In the Sheikh Zuwayed area of Karam al-Qawadees, militants targeted equipment owned by a contractor working with the Armed Forces in late May. Three pieces of heavy equipment used in constructing roads were severely damaged in the attack, according to a source working in the construction field who spoke to Mada Masr.

While the Armed Forces Operation Sinai 2018 wrested control over Arish from militants, the group emerged in the city last quarter. About 15 armed militants stormed the village of Amal southeast of Arish on April 29 with a wanted list. They searched homes but did not find most of the individuals they were looking for. However, they did abduct three citizens, a man from the Sawarka tribe and a man and a woman from the Tarabin tribe, and executed them near the village, according to a source close to the Union of Sinai Tribes who spoke to Mada Masr.

A few hours later, the Union of Sinai Tribes announced the death of the two young men and published their names and photos, without any mention of the woman, which the source asserted was killed as well. The Province of Sinai took responsibility for the attack and killing the two men shortly afterward. The group claimed they were trackers who helped the Armed Forces follow movements of militants.

The Province of Sinai issued a publication titled “Profile Makers 2” in mid-April, listing the group’s operations against those who “cooperate” with the Armed Forces.
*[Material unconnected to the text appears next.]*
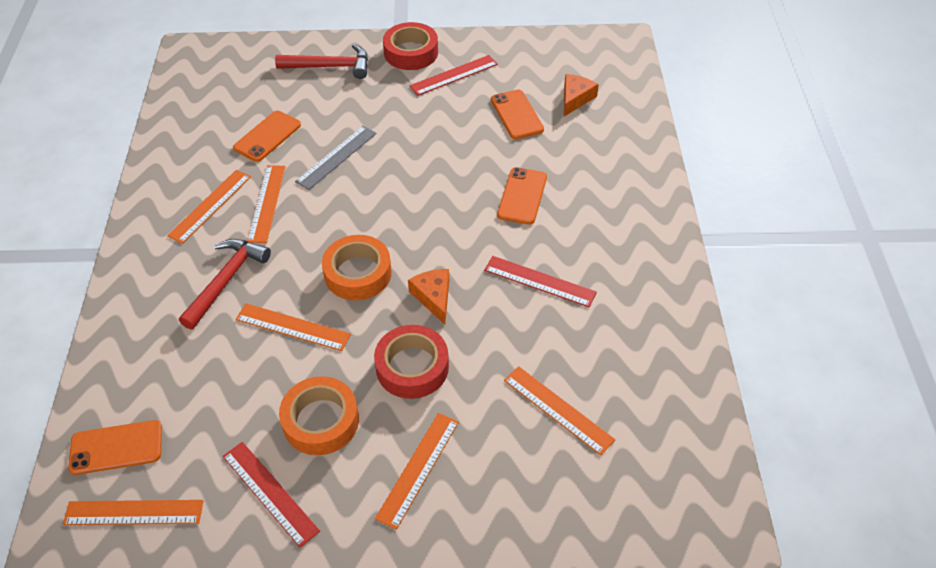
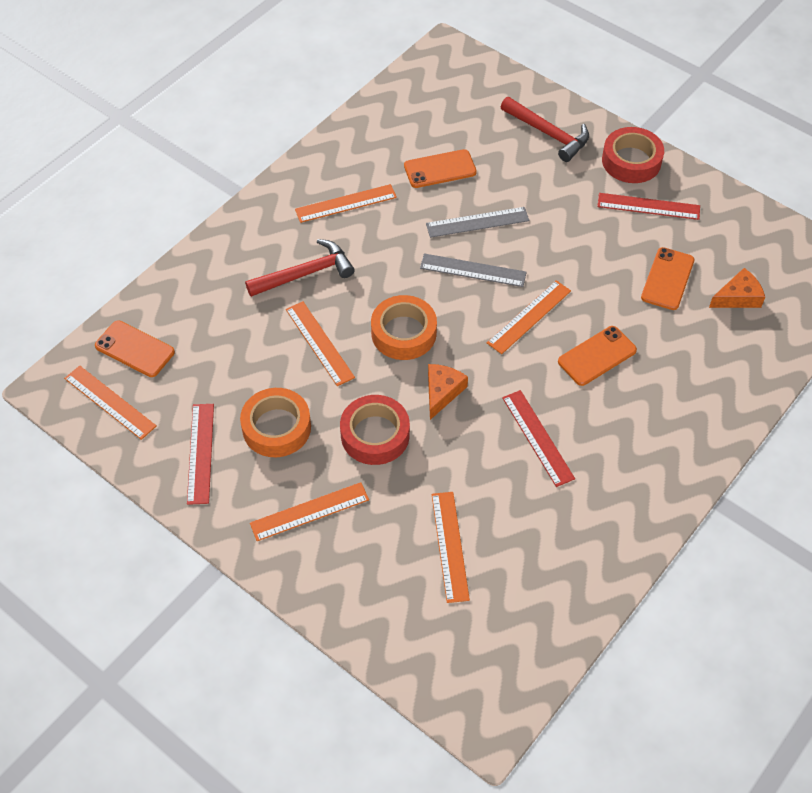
camera: 40 degrees right, 5 degrees up
orange ruler [247,165,286,243] -> orange ruler moved to [487,280,571,354]
none -> grey ruler [420,253,527,287]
The publication featured the killing of two young men, whom the militants assert confessed to being members of the Tarabin tribe that fight alongside the Armed Forces and track militants around the Hemair, Halal, Maaqaf and Marahil mountains.

In response to pressure that the military has placed on its supply lines, Province of Sinai publications have tried to highlight an abundance of food rations. 

In a publication titled “Diaries of Caliphate soldiers during Ramadan in the eastern sector of the Province of Sinai,” militants can be seen preparing meats, rice, vegetables and pastries. 

The Province of Sinai’s attempt to debunk the food crisis in its photographed publications.

Mada Masr previously reported that the Province of Sinai was suffering from a food crisis as the Armed Forces had cut off its supply lines, especially in Rafah and Sheikh Zuwayed, which led to several of its fighters and families turning themselves in.

In recent months, the Province of Sinai intensified its attacks against inhabited areas in Sheikh Zuwayed and villages east of Bir al-Abd with a focus on stealing food and supplies from residents, including sheep and poultry at times.